[Stored dataset items]
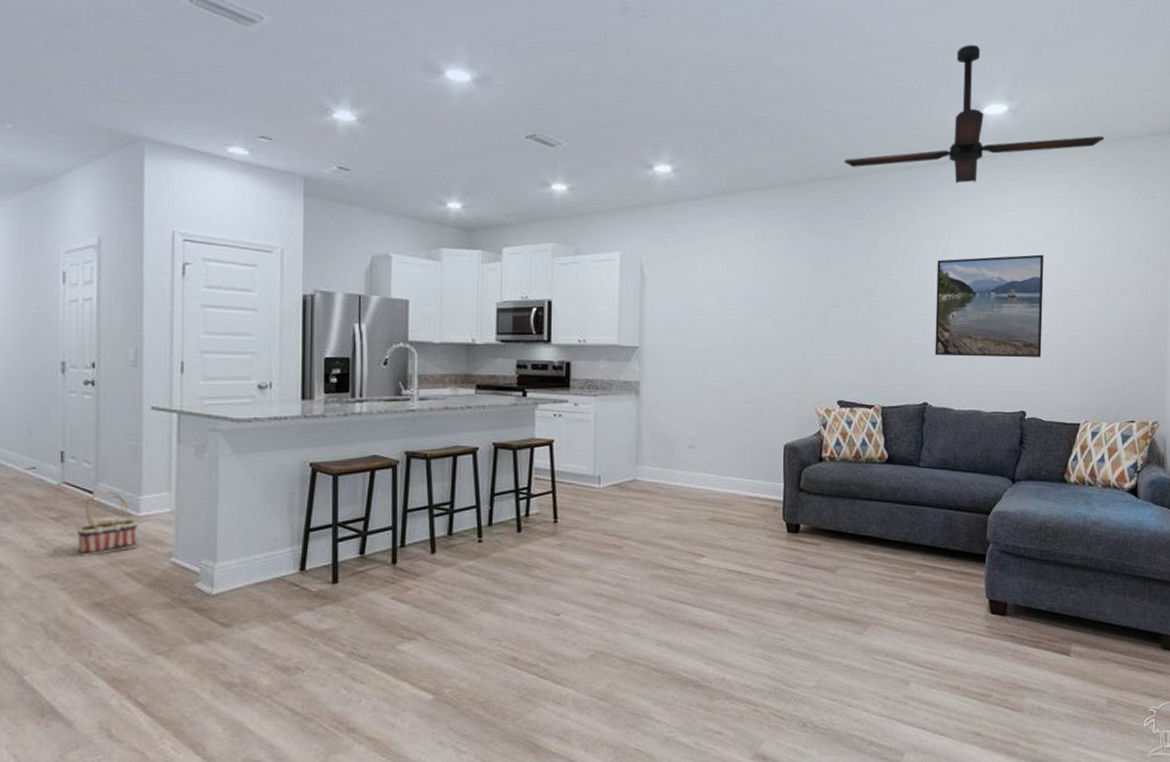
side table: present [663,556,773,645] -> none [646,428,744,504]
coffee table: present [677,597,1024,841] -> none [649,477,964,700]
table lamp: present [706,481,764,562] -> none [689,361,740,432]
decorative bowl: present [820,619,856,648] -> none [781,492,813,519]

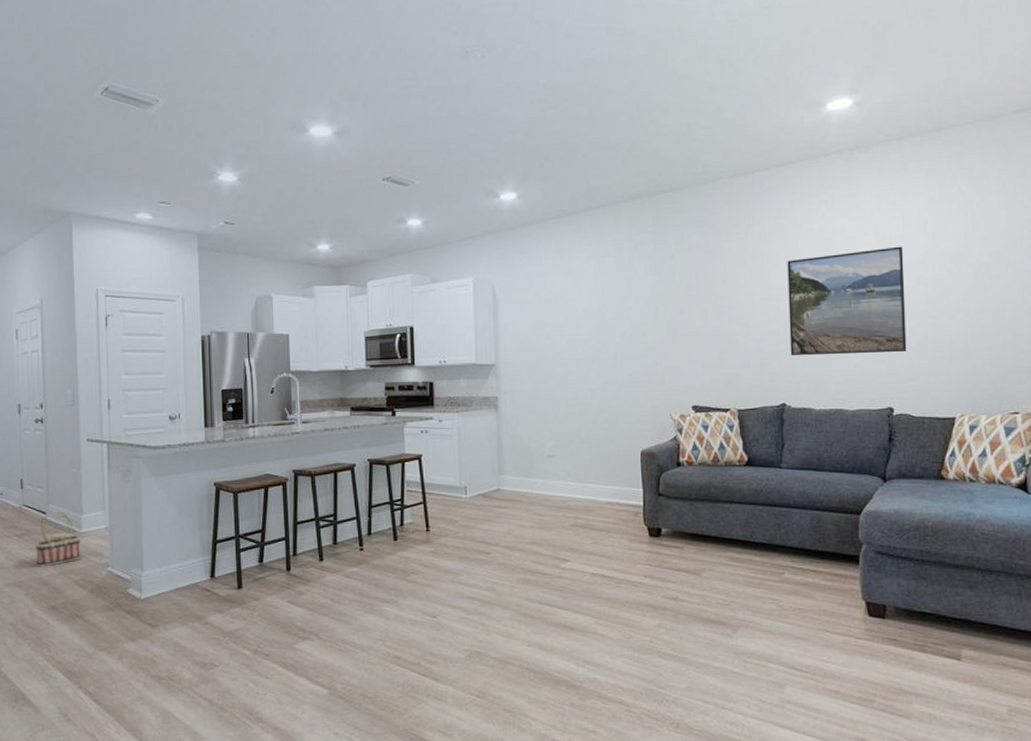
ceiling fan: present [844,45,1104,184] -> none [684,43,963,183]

Problem statement: Copy the data word for word and omit every picture.

Solved exercise:
side table: present [663,556,773,645] -> none [646,428,744,504]
coffee table: present [677,597,1024,841] -> none [649,477,964,700]
table lamp: present [706,481,764,562] -> none [689,361,740,432]
decorative bowl: present [820,619,856,648] -> none [781,492,813,519]

ceiling fan: present [844,45,1104,184] -> none [684,43,963,183]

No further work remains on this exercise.